Would you please give every entry again exactly, without the pictures?
───── RECORDS TO USE ─────
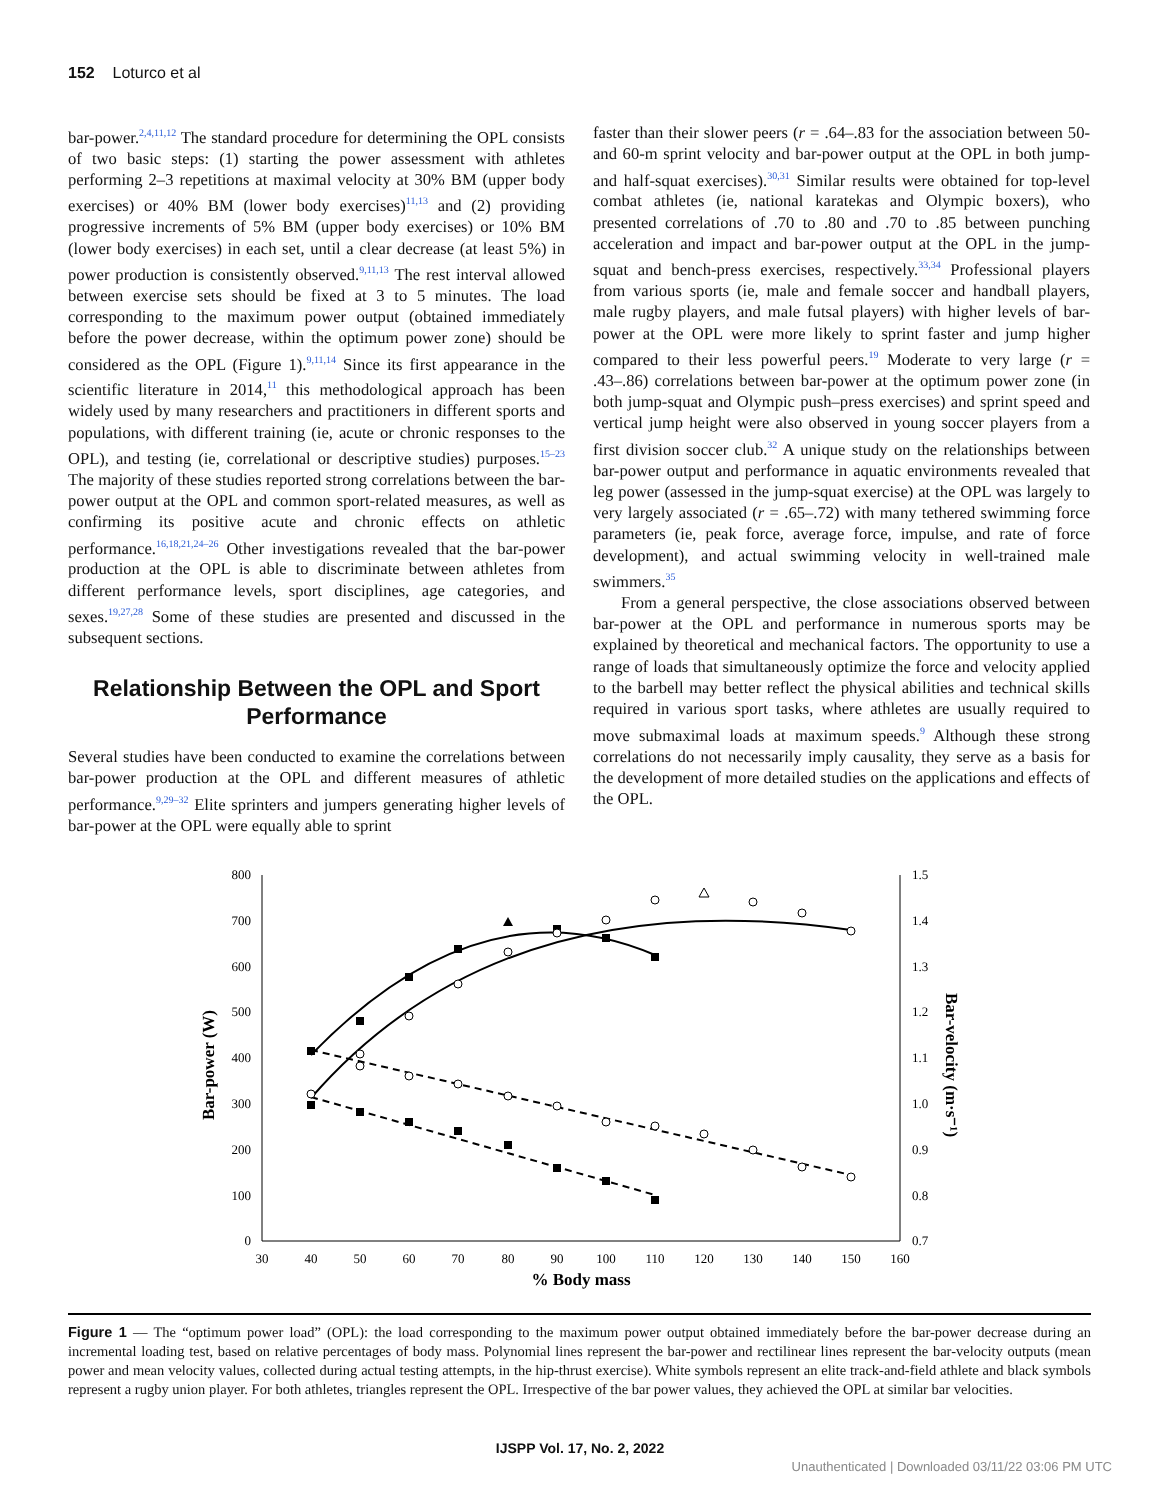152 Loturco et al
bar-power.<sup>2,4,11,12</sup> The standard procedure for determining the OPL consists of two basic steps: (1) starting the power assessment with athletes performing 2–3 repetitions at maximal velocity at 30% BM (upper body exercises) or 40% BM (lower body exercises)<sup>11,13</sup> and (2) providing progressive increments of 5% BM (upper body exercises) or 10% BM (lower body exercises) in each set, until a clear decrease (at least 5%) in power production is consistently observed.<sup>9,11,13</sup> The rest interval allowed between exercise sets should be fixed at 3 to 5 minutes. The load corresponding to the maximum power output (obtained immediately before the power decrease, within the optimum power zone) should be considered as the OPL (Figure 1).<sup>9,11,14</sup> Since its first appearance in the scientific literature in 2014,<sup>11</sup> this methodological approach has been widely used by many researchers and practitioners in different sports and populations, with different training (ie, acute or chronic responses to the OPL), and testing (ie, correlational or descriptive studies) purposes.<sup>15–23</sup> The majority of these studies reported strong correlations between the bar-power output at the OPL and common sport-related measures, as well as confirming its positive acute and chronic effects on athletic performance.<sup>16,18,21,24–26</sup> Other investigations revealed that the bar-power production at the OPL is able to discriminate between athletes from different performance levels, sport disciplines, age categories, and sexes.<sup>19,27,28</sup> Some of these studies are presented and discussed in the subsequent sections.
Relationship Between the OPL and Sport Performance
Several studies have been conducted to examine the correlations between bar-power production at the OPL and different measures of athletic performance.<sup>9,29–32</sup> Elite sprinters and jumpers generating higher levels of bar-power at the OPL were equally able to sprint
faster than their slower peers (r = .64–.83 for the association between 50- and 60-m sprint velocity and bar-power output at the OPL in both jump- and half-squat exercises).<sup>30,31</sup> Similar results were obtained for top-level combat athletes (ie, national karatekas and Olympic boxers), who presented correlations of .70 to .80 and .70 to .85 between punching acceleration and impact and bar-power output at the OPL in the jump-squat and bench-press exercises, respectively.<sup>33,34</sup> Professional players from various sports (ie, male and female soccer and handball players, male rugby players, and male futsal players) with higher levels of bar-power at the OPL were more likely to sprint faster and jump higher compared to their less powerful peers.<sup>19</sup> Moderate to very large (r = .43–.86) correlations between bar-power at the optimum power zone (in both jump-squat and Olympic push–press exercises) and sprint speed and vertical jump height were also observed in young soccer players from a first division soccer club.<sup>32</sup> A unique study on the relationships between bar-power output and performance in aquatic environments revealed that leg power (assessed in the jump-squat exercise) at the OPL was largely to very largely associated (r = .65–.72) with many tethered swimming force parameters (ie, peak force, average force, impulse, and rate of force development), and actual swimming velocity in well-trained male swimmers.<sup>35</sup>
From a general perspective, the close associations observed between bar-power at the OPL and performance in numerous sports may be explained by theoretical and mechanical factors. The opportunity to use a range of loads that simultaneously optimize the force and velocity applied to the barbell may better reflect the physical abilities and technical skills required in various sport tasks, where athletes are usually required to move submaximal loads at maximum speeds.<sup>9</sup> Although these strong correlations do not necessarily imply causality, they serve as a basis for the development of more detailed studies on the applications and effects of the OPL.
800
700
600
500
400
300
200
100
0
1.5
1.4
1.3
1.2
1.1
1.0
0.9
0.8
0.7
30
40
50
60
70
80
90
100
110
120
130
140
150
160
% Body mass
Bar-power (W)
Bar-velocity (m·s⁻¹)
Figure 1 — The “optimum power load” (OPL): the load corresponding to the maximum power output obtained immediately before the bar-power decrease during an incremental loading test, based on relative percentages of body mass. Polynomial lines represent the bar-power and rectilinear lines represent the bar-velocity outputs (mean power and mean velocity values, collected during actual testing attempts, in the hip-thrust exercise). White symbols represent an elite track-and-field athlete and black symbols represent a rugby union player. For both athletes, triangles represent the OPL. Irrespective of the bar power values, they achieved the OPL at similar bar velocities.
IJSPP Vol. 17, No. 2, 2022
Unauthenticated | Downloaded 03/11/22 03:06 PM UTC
─────
--- SOLUTION ---
152 Loturco et al
bar-power.<sup>2,4,11,12</sup> The standard procedure for determining the OPL consists of two basic steps: (1) starting the power assessment with athletes performing 2–3 repetitions at maximal velocity at 30% BM (upper body exercises) or 40% BM (lower body exercises)<sup>11,13</sup> and (2) providing progressive increments of 5% BM (upper body exercises) or 10% BM (lower body exercises) in each set, until a clear decrease (at least 5%) in power production is consistently observed.<sup>9,11,13</sup> The rest interval allowed between exercise sets should be fixed at 3 to 5 minutes. The load corresponding to the maximum power output (obtained immediately before the power decrease, within the optimum power zone) should be considered as the OPL (Figure 1).<sup>9,11,14</sup> Since its first appearance in the scientific literature in 2014,<sup>11</sup> this methodological approach has been widely used by many researchers and practitioners in different sports and populations, with different training (ie, acute or chronic responses to the OPL), and testing (ie, correlational or descriptive studies) purposes.<sup>15–23</sup> The majority of these studies reported strong correlations between the bar-power output at the OPL and common sport-related measures, as well as confirming its positive acute and chronic effects on athletic performance.<sup>16,18,21,24–26</sup> Other investigations revealed that the bar-power production at the OPL is able to discriminate between athletes from different performance levels, sport disciplines, age categories, and sexes.<sup>19,27,28</sup> Some of these studies are presented and discussed in the subsequent sections.
Relationship Between the OPL and Sport Performance
Several studies have been conducted to examine the correlations between bar-power production at the OPL and different measures of athletic performance.<sup>9,29–32</sup> Elite sprinters and jumpers generating higher levels of bar-power at the OPL were equally able to sprint
faster than their slower peers (r = .64–.83 for the association between 50- and 60-m sprint velocity and bar-power output at the OPL in both jump- and half-squat exercises).<sup>30,31</sup> Similar results were obtained for top-level combat athletes (ie, national karatekas and Olympic boxers), who presented correlations of .70 to .80 and .70 to .85 between punching acceleration and impact and bar-power output at the OPL in the jump-squat and bench-press exercises, respectively.<sup>33,34</sup> Professional players from various sports (ie, male and female soccer and handball players, male rugby players, and male futsal players) with higher levels of bar-power at the OPL were more likely to sprint faster and jump higher compared to their less powerful peers.<sup>19</sup> Moderate to very large (r = .43–.86) correlations between bar-power at the optimum power zone (in both jump-squat and Olympic push–press exercises) and sprint speed and vertical jump height were also observed in young soccer players from a first division soccer club.<sup>32</sup> A unique study on the relationships between bar-power output and performance in aquatic environments revealed that leg power (assessed in the jump-squat exercise) at the OPL was largely to very largely associated (r = .65–.72) with many tethered swimming force parameters (ie, peak force, average force, impulse, and rate of force development), and actual swimming velocity in well-trained male swimmers.<sup>35</sup>
From a general perspective, the close associations observed between bar-power at the OPL and performance in numerous sports may be explained by theoretical and mechanical factors. The opportunity to use a range of loads that simultaneously optimize the force and velocity applied to the barbell may better reflect the physical abilities and technical skills required in various sport tasks, where athletes are usually required to move submaximal loads at maximum speeds.<sup>9</sup> Although these strong correlations do not necessarily imply causality, they serve as a basis for the development of more detailed studies on the applications and effects of the OPL.
800
700
600
500
400
300
200
100
0
1.5
1.4
1.3
1.2
1.1
1.0
0.9
0.8
0.7
30
40
50
60
70
80
90
100
110
120
130
140
150
160
% Body mass
Bar-power (W)
Bar-velocity (m·s⁻¹)
Figure 1 — The “optimum power load” (OPL): the load corresponding to the maximum power output obtained immediately before the bar-power decrease during an incremental loading test, based on relative percentages of body mass. Polynomial lines represent the bar-power and rectilinear lines represent the bar-velocity outputs (mean power and mean velocity values, collected during actual testing attempts, in the hip-thrust exercise). White symbols represent an elite track-and-field athlete and black symbols represent a rugby union player. For both athletes, triangles represent the OPL. Irrespective of the bar power values, they achieved the OPL at similar bar velocities.
IJSPP Vol. 17, No. 2, 2022
Unauthenticated | Downloaded 03/11/22 03:06 PM UTC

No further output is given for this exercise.